Yes, which reveals how serious they really are about third parties as "spoilers". An alternative voting system could eliminate that as a possibility entirely.
> The most effective single thing to promote a multiparty system is to switch to ranked-choice or approval voting (if staying with single-member districts) or to switch to multi-member districts with some kind of proportional representation.

The single best is to switch to multimember proportional for the legislature (which can remain candidate centric using, say, 5 member districts and STV), and that gets even better (though procedurally more difficult to adopt in the US) if you were to switch the Presidential election from a single winner two-seat President and Vice President to ranked choice two-sequential winner system (e.g., IRV or Bucklin, but after you pick a winner, eliminate that candidate, and tally again without them for a second winner as VP) where each party is structurally incentivized to compete for both spots. These not only make more parties viable they also each offer more election-day choice among candidates of the same party, denying incumbents of favored parties an uncontested sinecure.

Where has the adoption of ranked choice with single member districts resulted in a switch from a two-party system to a multiparty one?

It hasn't happened anywhere in the US as far as I know, despite being adopted by various local governments.

Ranked choice's major benefit is that it reduces the effect of spoilers. Third parties are the spoilers.

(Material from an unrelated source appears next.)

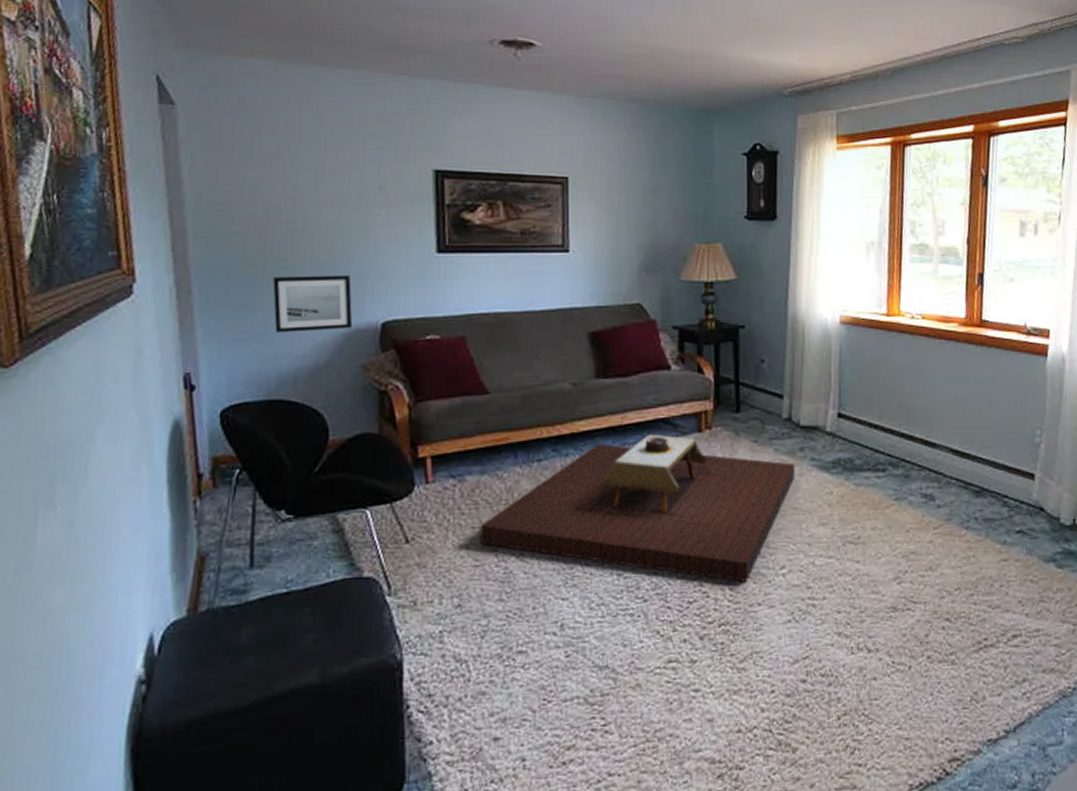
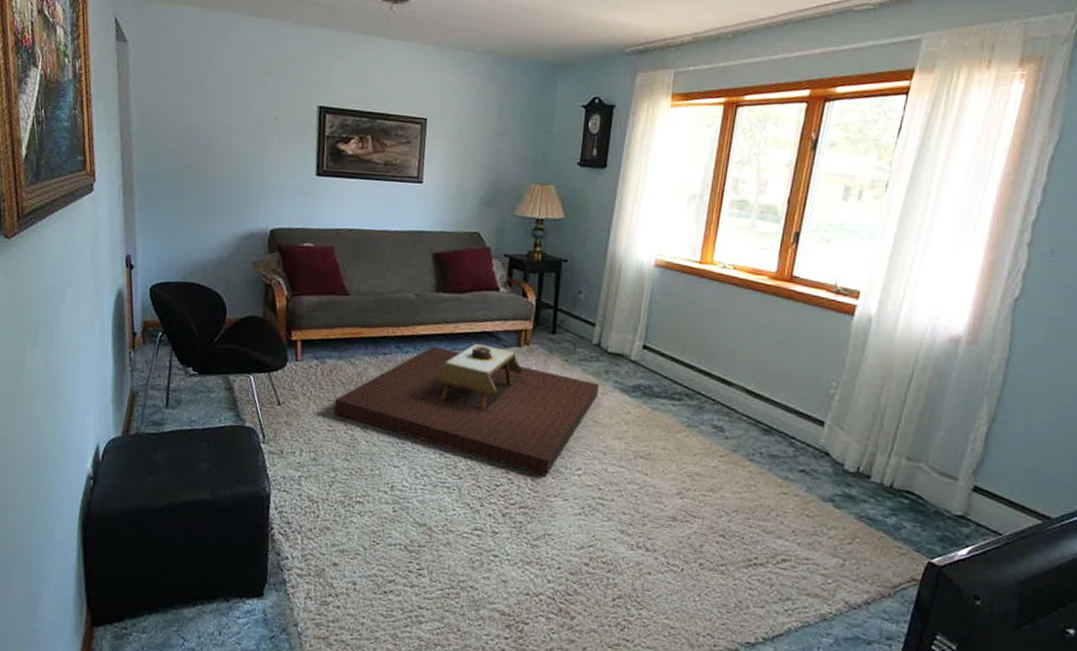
wall art: present [273,275,353,332] -> none [191,186,249,232]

When the national elections are still two party local, and the two big parties have any interest in the local election, those two parties will win local as well because they have some much more mind share. Many people decide who to vote for in the national election and then vote the same party all down the ballot without knowing what any of the other players stand for, thus giving the major parties a big advantage when one of those down ballot races is a different system. If you are not the big party in those other systems you still have a harder time because people don't understand how the local system is different.
> implementing Ranked Choice is the best compromise.

Approval voting is the better compromise IMO. It has most of the same benefits, except that it's even easier to understand, and attacking opponents is even less valuable. You don't get as much information about opinions from the result, but you do still get more than the current system (assuming statistics are made available). You don't have to worry about people wasting their vote because they don't understand the new system, voting for only one candidate is a valid approval voting vote, it simply implies a higher threshold.

approval voting gives you MORE information about opinions, even if this is counterintuitive.

this is because:

1. the IRV tabulation algorithm discards a lot of useful information. (there are better ways to tabulate ranked ballots.)

2. strategic exaggeration of rankings is more distortionary than with approval voting.

https://medium.com/@clayshentrup/expressiveness-6ef8c034bc65

Ranked Choice (ballots) meaning Ranked Pairs (decision process), of course. Instant Runoff Voting is still thoroughly an artifact of the two party system.
I want bipartisanship. Consensus and a willingness to concede are the only way to govern fairly. Anything else is just naked fiat, which is another word for authoritarianism.